### Excerpted records
== == ==

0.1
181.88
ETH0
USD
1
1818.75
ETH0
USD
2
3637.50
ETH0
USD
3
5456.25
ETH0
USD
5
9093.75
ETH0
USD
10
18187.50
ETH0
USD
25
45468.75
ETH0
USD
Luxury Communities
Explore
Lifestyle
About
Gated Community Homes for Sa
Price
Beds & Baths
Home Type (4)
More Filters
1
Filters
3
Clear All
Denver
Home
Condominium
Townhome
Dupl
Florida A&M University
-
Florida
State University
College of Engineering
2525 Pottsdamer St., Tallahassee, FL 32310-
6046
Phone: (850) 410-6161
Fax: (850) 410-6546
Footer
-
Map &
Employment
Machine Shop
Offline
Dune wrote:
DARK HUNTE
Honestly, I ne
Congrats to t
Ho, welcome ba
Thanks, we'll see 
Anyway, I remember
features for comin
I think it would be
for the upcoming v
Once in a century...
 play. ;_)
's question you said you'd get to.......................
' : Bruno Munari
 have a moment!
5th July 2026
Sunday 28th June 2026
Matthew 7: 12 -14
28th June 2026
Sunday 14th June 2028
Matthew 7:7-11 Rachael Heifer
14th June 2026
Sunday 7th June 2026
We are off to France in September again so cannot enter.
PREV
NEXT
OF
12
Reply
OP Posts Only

== == ==

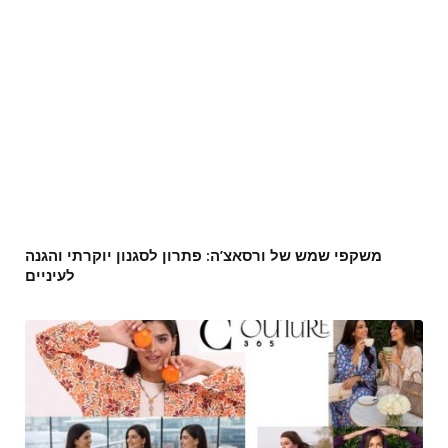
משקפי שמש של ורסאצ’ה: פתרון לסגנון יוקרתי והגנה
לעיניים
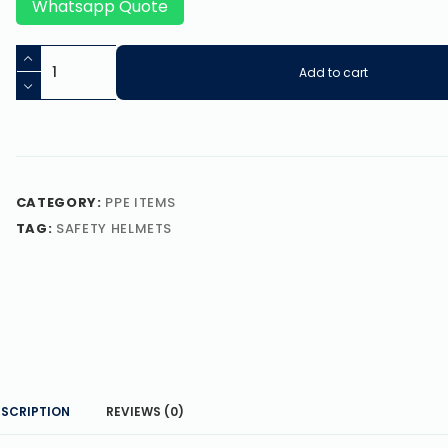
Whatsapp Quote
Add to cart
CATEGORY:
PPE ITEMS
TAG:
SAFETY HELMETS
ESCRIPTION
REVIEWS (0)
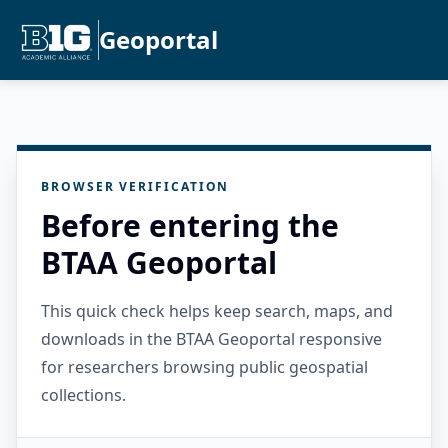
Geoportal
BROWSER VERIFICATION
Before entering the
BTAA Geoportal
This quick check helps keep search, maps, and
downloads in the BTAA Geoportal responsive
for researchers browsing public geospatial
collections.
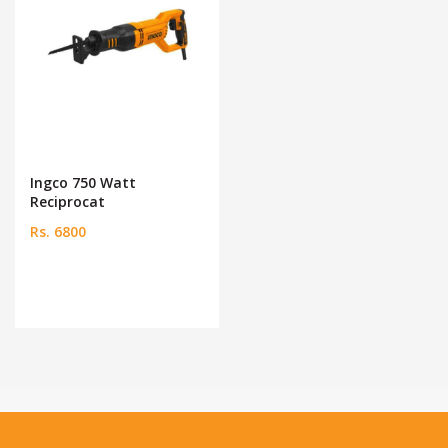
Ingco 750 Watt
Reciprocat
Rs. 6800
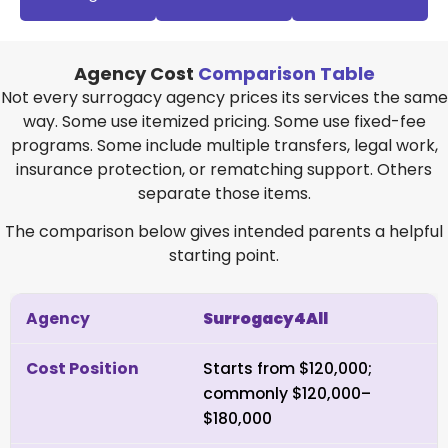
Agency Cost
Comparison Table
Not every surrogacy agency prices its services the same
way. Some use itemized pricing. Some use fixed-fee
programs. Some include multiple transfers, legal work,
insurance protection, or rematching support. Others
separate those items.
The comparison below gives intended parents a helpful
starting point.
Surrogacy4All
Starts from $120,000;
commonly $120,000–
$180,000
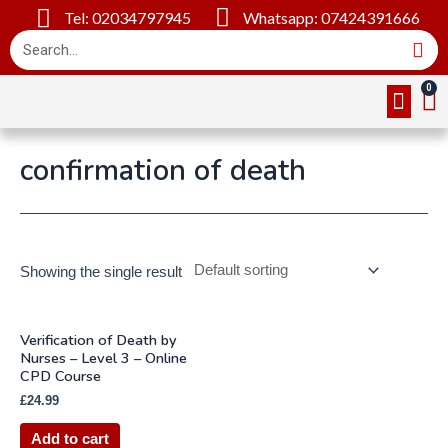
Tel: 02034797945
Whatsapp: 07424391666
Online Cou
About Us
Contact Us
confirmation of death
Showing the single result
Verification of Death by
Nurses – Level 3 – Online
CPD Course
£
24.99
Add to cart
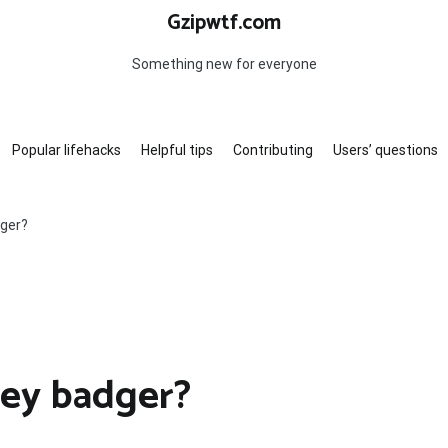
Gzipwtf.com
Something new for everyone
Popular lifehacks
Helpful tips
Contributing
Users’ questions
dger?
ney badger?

== == ==

### Exercise directions
Considering only the material above, set down every line from the one with "Fax: (850) 410-6546" to the one with "OP Posts Only", inclusive, exactly as written.

### Answer box
Fax: (850) 410-6546
Footer
-
Map &
Employment
Machine Shop
Offline
Dune wrote:
DARK HUNTE
Honestly, I ne
Congrats to t
Ho, welcome ba
Thanks, we'll see 
Anyway, I remember
features for comin
I think it would be
for the upcoming v
Once in a century...
 play. ;_)
's question you said you'd get to.......................
' : Bruno Munari
 have a moment!
5th July 2026
Sunday 28th June 2026
Matthew 7: 12 -14
28th June 2026
Sunday 14th June 2028
Matthew 7:7-11 Rachael Heifer
14th June 2026
Sunday 7th June 2026
We are off to France in September again so cannot enter.
PREV
NEXT
OF
12
Reply
OP Posts Only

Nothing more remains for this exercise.